I’ll admit, I paused at the word “disabled”. Still do. But here’s the truth: the support has been game changing. It gave me access to:
Weekly mentoring that helps me focus, prioritise, reflect
Study skills coaching that helps structure complex ideas in a way that makes sense to me
Tools like Genio, Zotero and a plethora of AI subscriptions - and training on how to make them work for my brain
These didn’t just make studying easier - they helped me work smarter. Write better. Think more clearly. And they reminded me that support isn’t about fixing me. It’s about reducing the friction.
People showed up when I least expected it.
Before I knew what “neurodiverse” even meant. Before I had the words to ask for help. The universe put people in my path, a manager, a mentor, a boss or just a friend. They helped me when I didn't know I needed help.

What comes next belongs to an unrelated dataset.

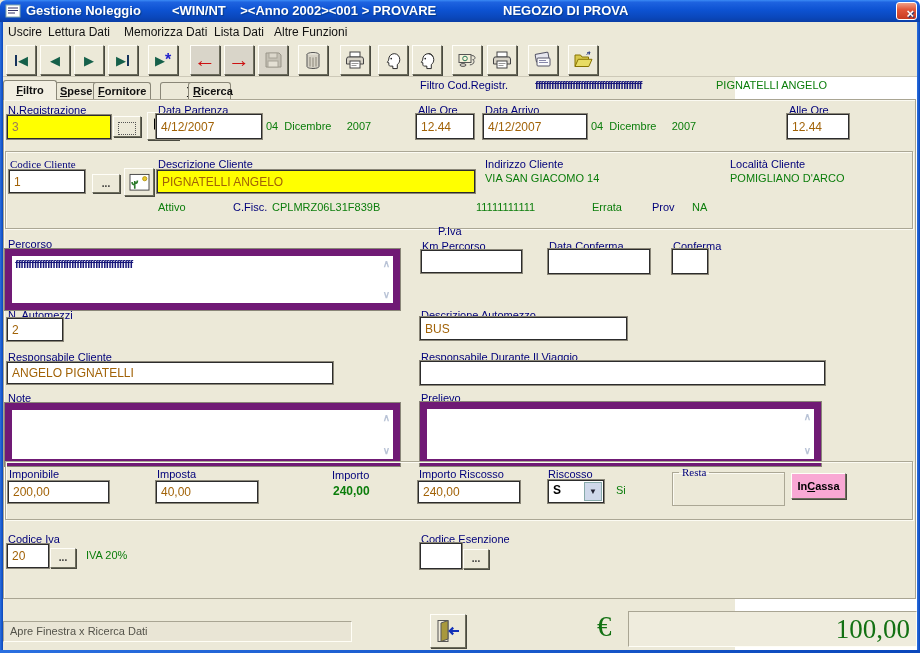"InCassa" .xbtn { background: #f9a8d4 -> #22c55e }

They didn’t fix the chaos in my brain - or the chaos of large tech stacks, scattered data, legacy platforms and half-mapped web infrastructure. But they nodded me in the right direction. And that was enough.
With the right nudges, I learned how to take all that complexity - internal and external - and turn it into stories. Language that landed. Analogies that made sense of the mess. I presented those stories to CEOs and VPs. They got it. They backed it. And things moved.
Because once I had a way to channel how I think, the thinking stopped getting stuck.
Interviews
When you’re trying to recall project examples, stay engaged, make eye contact and follow the 5 S's framework sent to you 24 hours before - all while your brain’s rifling through the entire internet - it’s not nerves. It’s bandwidth.
Then AI entered my life. I feed in messy notes. Interview transcripts. Past CVs. It gives me:
Bullet points I can remember under pressure
Stories that sound like me
Language that lands - and sticks
It’s not a shortcut. It’s how I give myself the best shot at being understood. I already know what I want to say. The prompt just helps me line it up.
And here’s what’s important: I’m not gaming the system. The system is finally catching up. DSA doesn’t pay my bills. It doesn’t write my essays. It gives me a chance to keep up with a world that is taking a while to catch up with how I was born to think.
This year I wrote over 30,000 words for my degree - every one of them counted. They were purposeful, aligned, and, crucially, they made sense to me and the reader. My grades went up by 20%. That’s not a workaround. That’s progress.
We talk a lot about diversity in hiring. “Bring your whole self to work.” But when it comes to neurodiversity, there seems to be a blind spot. Companies want the ideas, the creativity, the insight - but they’re not always ready for the wiring behind it.
It’s widely accepted that neurodiversity thrives in development or technical roles. But in strategy? In marketing? There’s still a box waiting to be built. I’ve lost count of how many times I’ve rewritten a sentence 12 times - not because I couldn’t find the words, but because I was trying to match an expectation no one explained. Until I started building my own frameworks, my own rhythm, and giving myself permission to ask: what helps me think clearly? What do I want to say?
For me, that looks like:
A mentor who helps me re-centre
Technology that shares my mental load, not adds to it
Mindfulness to keep the system running smoothly
Sometimes I need to turn the brain off and on again. Like all the best systems.
So, is neurodiversity a disability?
Sometimes, yes. Especially in environments that weren’t built with us in mind. But when you do build those systems - when organisations invest in diversity of thought, rather than dismissing it - we stop burning energy trying to mask or translate. And start putting that energy into the delivering outstanding work.
And let’s not forget what’s at stake. When we talk about cutting support like this - whether in education or employment - we need to ask: do we really understand what we’re taking away?
Because what support gives me isn’t advantage. It’s access. Thanks for listening to my podcast.